Ci sono poi i poeti à la Alexandr Blok, che aveva vissuto il Febbraio come uno scontro tra due treni in piena notte

La guerra civile è anche una palestra di violenza. La violenza non è solo imposta, dall’assedio esterno, dai nemici interni. E’ connaturata alla rivoluzione bolscevica, alla spietatezza che esige dall’uomo nuovo per vincere l’uomo vecchio fuori e dentro di sé. Non è il sacrificio che la rivoluzione deve alle circostanze, è la sua rivelazione. Ombra lunga: indurirsi senza perdere la propria tenerezza. I bolscevichi rimettono in auge la pena di morte e la morte senza pena. Il Terrore è una scuola, bisogna farsi forza, modellarsi sul Terrore. La compassione è la mediocrità, nemica della rivoluzione. La guerra civile è il bene contrapposto al male che è la guerra fra gli stati. La rivoluzione è intimamente innestata sul tronco della guerra. Rende lecito e anzi santo ciò che nella guerra è maledetto. E la violenza seleziona i suoi alunni: non sceglie chi conserva la sua tenerezza, sceglie chi si sa indurire.

 

Sta nel punto della guerra civile l’attualità della rilettura. Oggi “la guerra” incombe e intanto “le guerre” si moltiplicano, locali ma accanitamente internazionali, e quasi sempre “guerre civili”. Non ce n’è una che somigli al paradigma della guerra di classe, di sfruttati finalmente uniti contro sfruttatori. Ecco una “guerra civile” contemporanea: la Siria di sei anni e seicentomila morti e dodici milioni di profughi. In cambio, pittoresche attualità. Mauro: “Il Comitato centrale e Lenin avevano trovato sede proprio nella palazzina bianca che Nikolaj II da giovane ufficiale aveva regalato alla ballerina Matil’da Ksesinskaja, e dove bussava la sera presentandosi come il ‘conte Volkov’.” Un film sull’affaire è al centro della scena russa, attentati, manifestazioni, contro l’oltraggio alla memoria santa del povero Nicola II. La ballerina ballava bene, pare, ebbe oltre al futuro Zar due granduchi e morì centenaria a Parigi. Forse ci saranno dei morti per questo, in Russia. Anche questo si spiega. “Nei primi anni saranno fucilati ventimila sacerdoti e parrocchiani”. Nel novembre del ’17 la chiesa russa denuncia il martirio con parole terribili: “Il calice della collera di Dio trabocca su di noi”. Parole che cedono alle altre, bellissime, che Mauro cita altrove, di Vasilij Rozanov ne L’Apocalisse del nostro tempo: “L’impero si è letteralmente disintegrato un giorno feriale, un mercoledì qualunque. Dio ha sputato e ha spento la candela ”.
--------------------------------
ATTIVITÀ DA SVOLGERE
1 – Secondo il brano sulla rivoluzione russa, quanti sacerdoti e parrocchiani saranno fucilati nei primi anni?
2 – Quali persone vengono citate per nome nel brano? Elencale tutte.

DATI FORNITI
--------------------------------
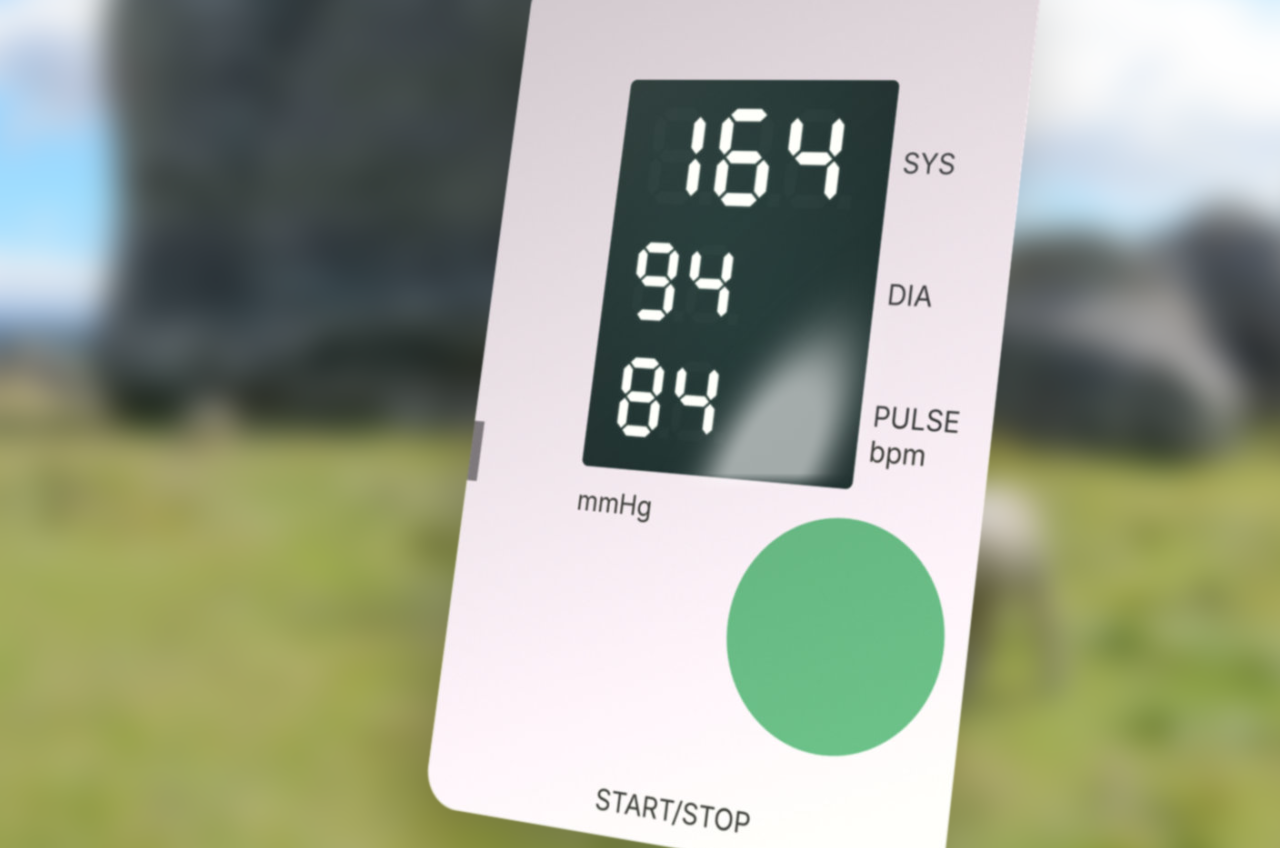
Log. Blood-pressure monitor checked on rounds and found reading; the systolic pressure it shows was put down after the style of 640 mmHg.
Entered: 164 mmHg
--------------------------------
RISULTATI DELL'ESERCIZIO
1 – Ventimila.

2 – Alexandr Blok; Lenin; Nikolaj II, chiamato anche Nicola II, che si presentava come "conte Volkov"; Matil'da Ksesinskaja; Mauro; Vasilij Rozanov.